Relationships rise and fall on reciprocity. If one side gives one thing, the other must give something of equal import back. Anything less cannot hold. Inequity is unsustainable. At a fundamental level when one person admits to a strong emotional bond and the other reveals a lesser bond is felt back, it presents a major hurdle. If both sides communicate with equal candor, the relationship can perhaps be re established at the lesser level. If the other person does not reveal anything in response, it is functionally a refusal to be candid. On that basis, there is not much of a relationship at that point. Additionally, if both sides are not equally open with each other, the relationship cannot be healthy.

Informational vacuums require leaps of faith to compensate for. The more gaps that exist, the more of that relationship is based on simple faith. When one side is called upon to take more on trust or faith than the other, it puts a strain upon the whole. One only needs to look at how high the incidence of divorce is amongst those where one spouse maintains a top secret security clearance and the other does not. It is impossible to have a partnership or function as equals when significant details are denied to one side.

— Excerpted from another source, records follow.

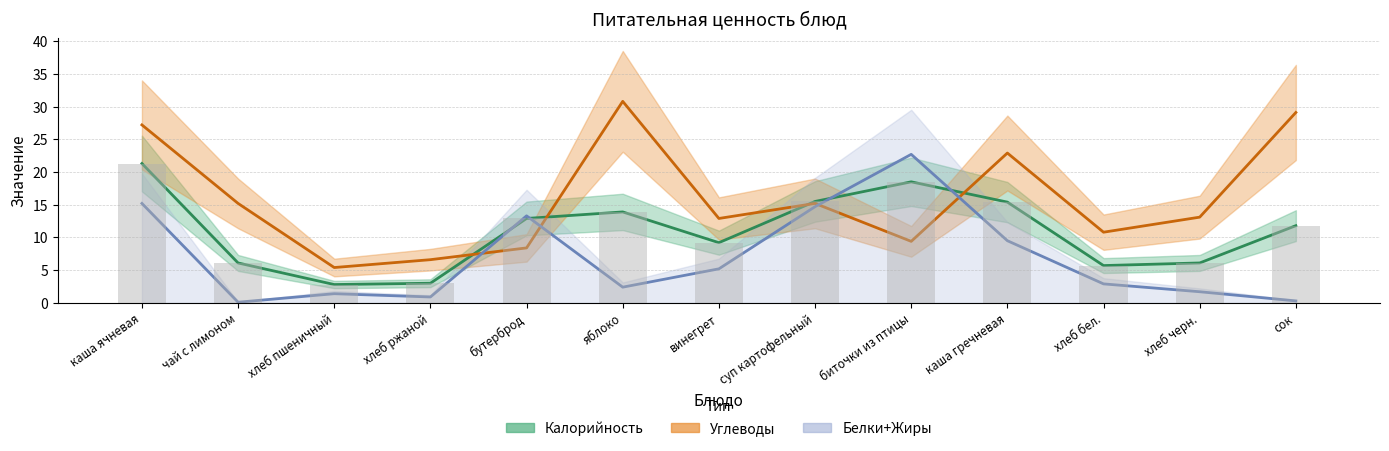

What is the sum of all Жиры values?

90.3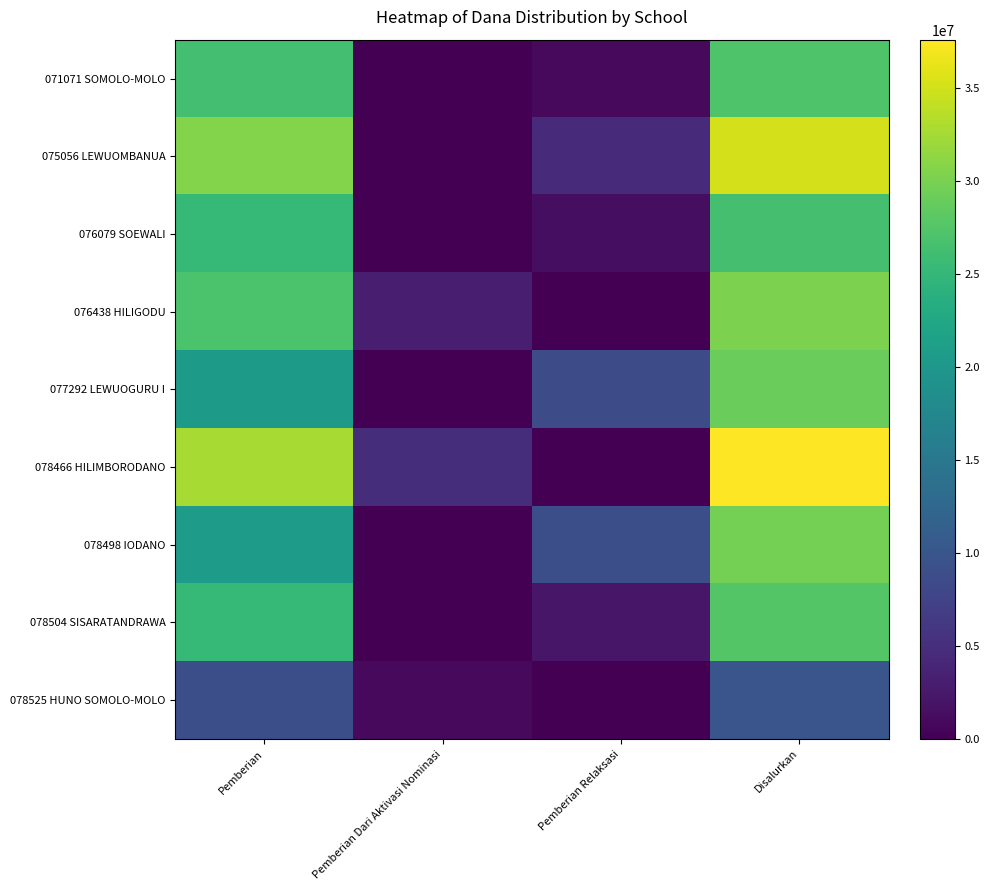

Reading left to right, list all the values displayed in this chart.

071071 SOMOLO-MOLO: Pemberian=26325000	Pemberian Dari Aktivasi Nominasi=0	Pemberian Relaksasi=900000	Disalurkan=27225000
075056 LEWUOMBANUA: Pemberian=30600000	Pemberian Dari Aktivasi Nominasi=0	Pemberian Relaksasi=4500000	Disalurkan=35100000
076079 SOEWALI: Pemberian=25200000	Pemberian Dari Aktivasi Nominasi=0	Pemberian Relaksasi=1350000	Disalurkan=26550000
076438 HILIGODU: Pemberian=27000000	Pemberian Dari Aktivasi Nominasi=3150000	Pemberian Relaksasi=0	Disalurkan=30150000
077292 LEWUOGURU I: Pemberian=20475000	Pemberian Dari Aktivasi Nominasi=0	Pemberian Relaksasi=8550000	Disalurkan=29025000
078466 HILIMBORODANO: Pemberian=32625000	Pemberian Dari Aktivasi Nominasi=4950000	Pemberian Relaksasi=0	Disalurkan=37575000
078498 IODANO: Pemberian=20700000	Pemberian Dari Aktivasi Nominasi=0	Pemberian Relaksasi=9000000	Disalurkan=29700000
078504 SISARATANDRAWA: Pemberian=25200000	Pemberian Dari Aktivasi Nominasi=0	Pemberian Relaksasi=2250000	Disalurkan=27450000
078525 HUNO SOMOLO-MOLO: Pemberian=9000000	Pemberian Dari Aktivasi Nominasi=900000	Pemberian Relaksasi=0	Disalurkan=9900000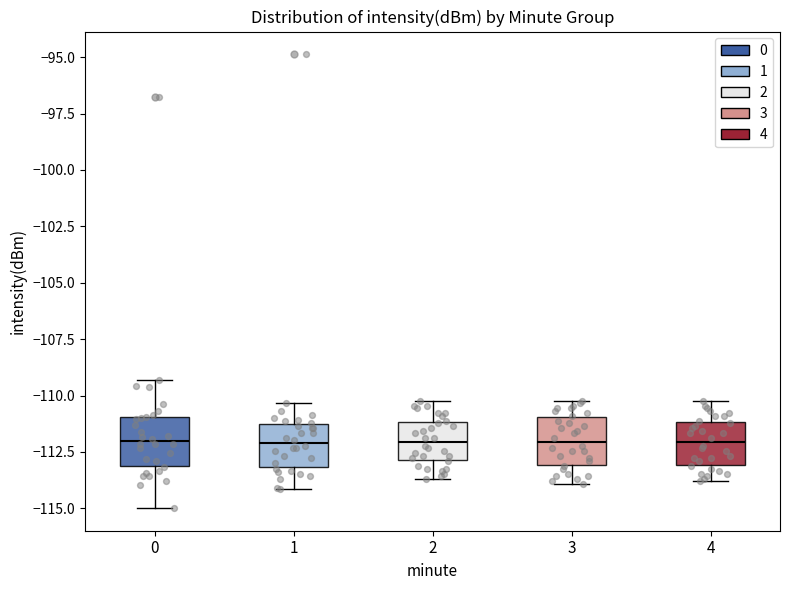

Reading left to right, transcribe this box plot: for each box, give where its median line is, the range the box spans, and where its two whiskers end, as read against the y-axis. The values are not printed on the chart, so give them approximately, as read against the axis.

0: median -112.0, box -113.0 to -111.0, whiskers -115.0 to -109.5
1: median -112.0, box -113.0 to -111.5, whiskers -114.0 to -110.5
2: median -112.0, box -113.0 to -111.0, whiskers -113.5 to -110.0
3: median -112.0, box -113.0 to -111.0, whiskers -114.0 to -110.0
4: median -112.0, box -113.0 to -111.0, whiskers -114.0 to -110.0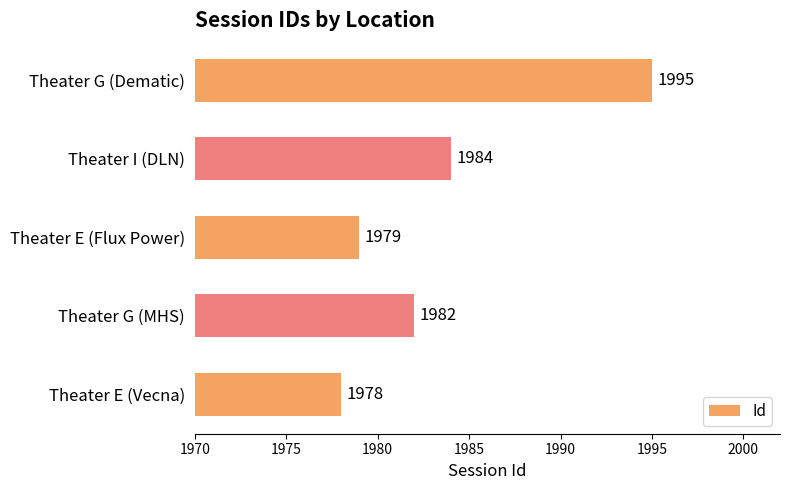

Does the chart contain any negative values?

No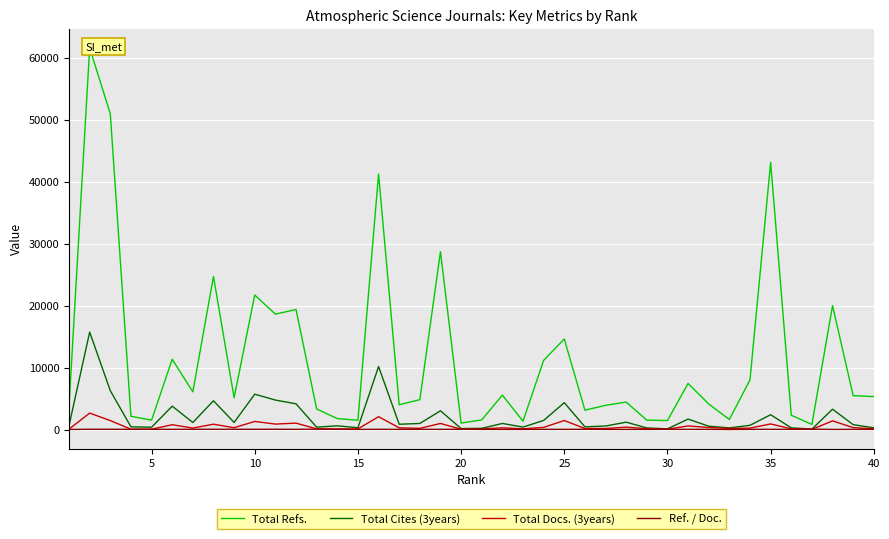

Is the value of Total Refs. at 23 greater than the value of Total Cites (3years) at 14?

Yes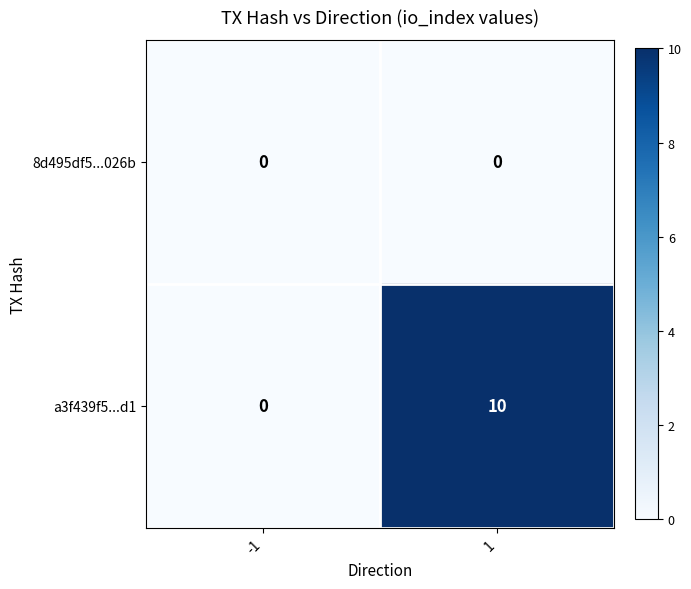

Reading left to right, transcribe all the data shown in this chart.

8d495df5...026b: 0	0
a3f439f5...d1: 0	10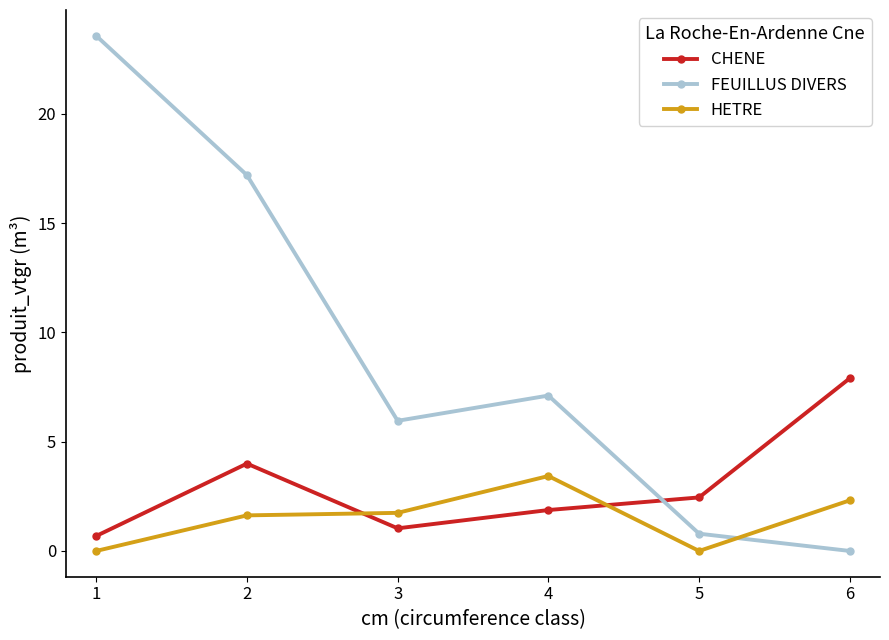

What is the difference between the maximum and minimum values in the HETRE series?

3.4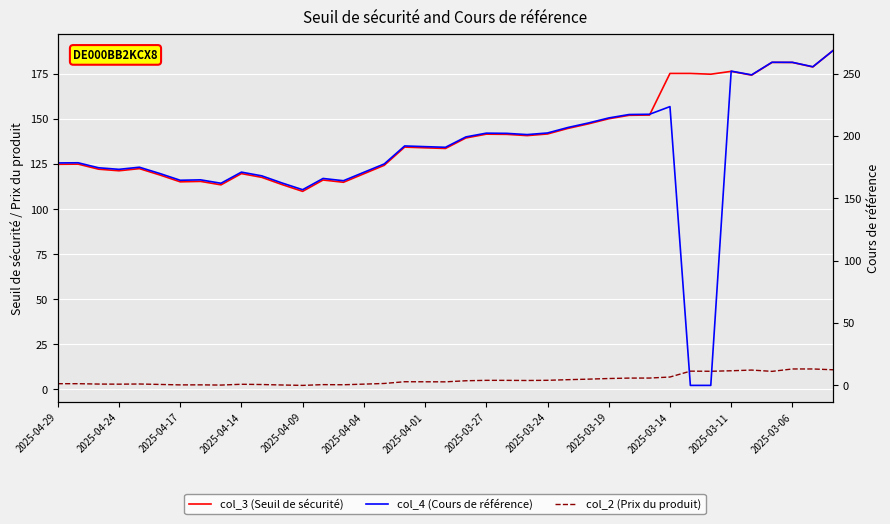

What is the sum of the col_2 values at 2025-03-19 and 32?

12.9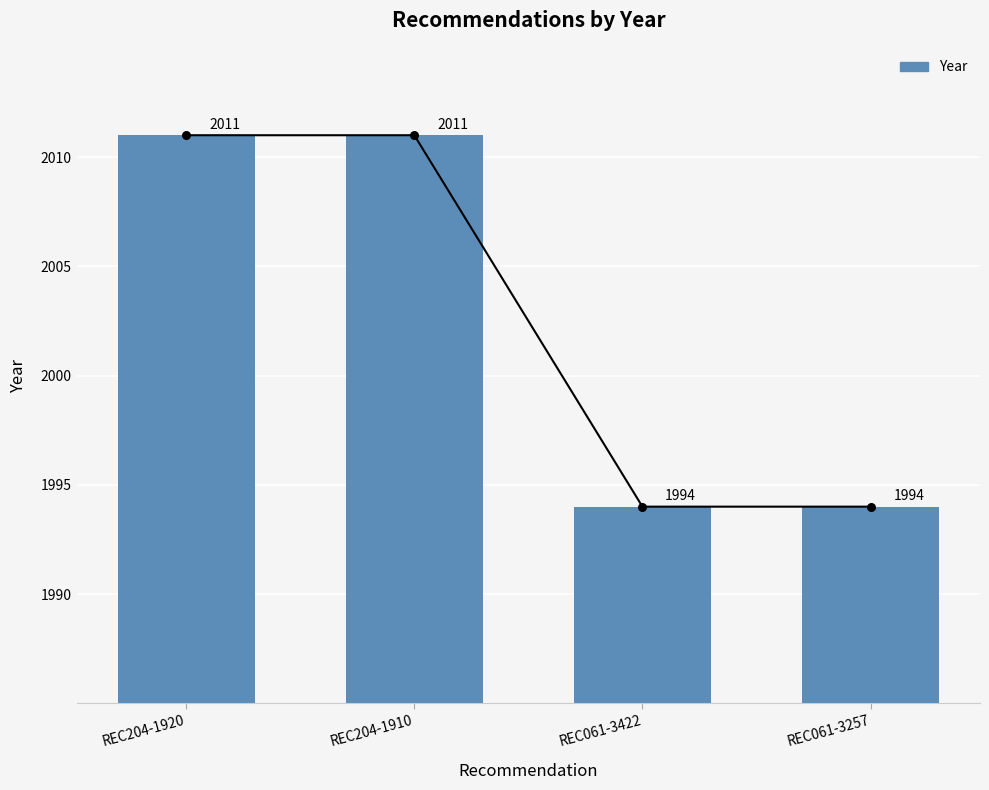

Which has a higher value, REC061-3422 or REC204-1920?

REC204-1920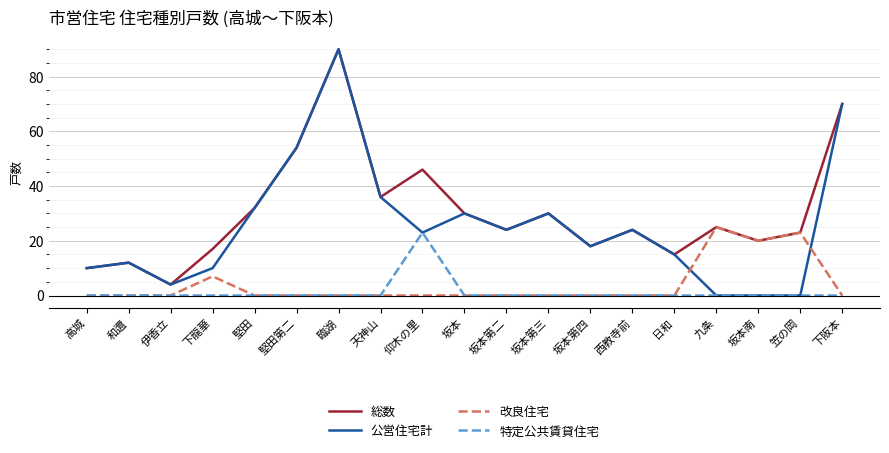

What position from the right is 堅田第二?

14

If you tell someone you love them and only get silence in reply, it doesn't really matter why the silence happened, the fact it did happen is a death knell. Only in rare cases and TV dramas is it not. From that moment forward you will never be sure their words or actions are sincere. From that instant, you will be at an emotional disadvantage.

2 Comments:

Blogger Chris said...

Ouch. So true. The silence is death. The uncertainty is torture. Plainly, it fucking sucks. I find myself at this emotional disadvantage but without the desire to leave, to abandon it yet. Yet now my feelings are always in opposition. There's always that gnawing doubt, fueled by that damn silence. Maybe I need to redo in sobriety. Pound in that last nail.

5:02 PM  
Blogger Jeanne S said...

I certainly hope you weren't writing this post due to any sort of current personal relationship issues!